— Requirement —
Print, word for word, the lines of the records below, starting with the line that contains "POWIĄZANE TEMATY" and going on through the line that contains "6 sierpnia 2026", with both of those lines included.

Data supplied: Begin

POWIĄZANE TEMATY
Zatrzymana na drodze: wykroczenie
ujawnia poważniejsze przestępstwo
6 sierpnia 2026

Data supplied: End
Data supplied: Begin

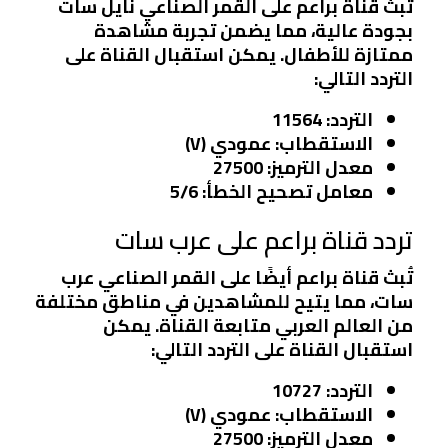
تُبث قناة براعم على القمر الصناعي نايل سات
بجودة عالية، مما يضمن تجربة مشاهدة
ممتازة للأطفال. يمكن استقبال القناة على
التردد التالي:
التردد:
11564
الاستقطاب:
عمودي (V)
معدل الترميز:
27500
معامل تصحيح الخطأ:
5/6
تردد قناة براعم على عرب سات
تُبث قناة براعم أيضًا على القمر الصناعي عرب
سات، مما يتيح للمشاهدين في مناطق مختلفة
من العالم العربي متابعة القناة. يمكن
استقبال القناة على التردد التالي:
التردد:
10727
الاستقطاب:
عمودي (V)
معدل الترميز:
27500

Data supplied: End

— Response for this exercise —
POWIĄZANE TEMATY
Zatrzymana na drodze: wykroczenie
ujawnia poważniejsze przestępstwo
6 sierpnia 2026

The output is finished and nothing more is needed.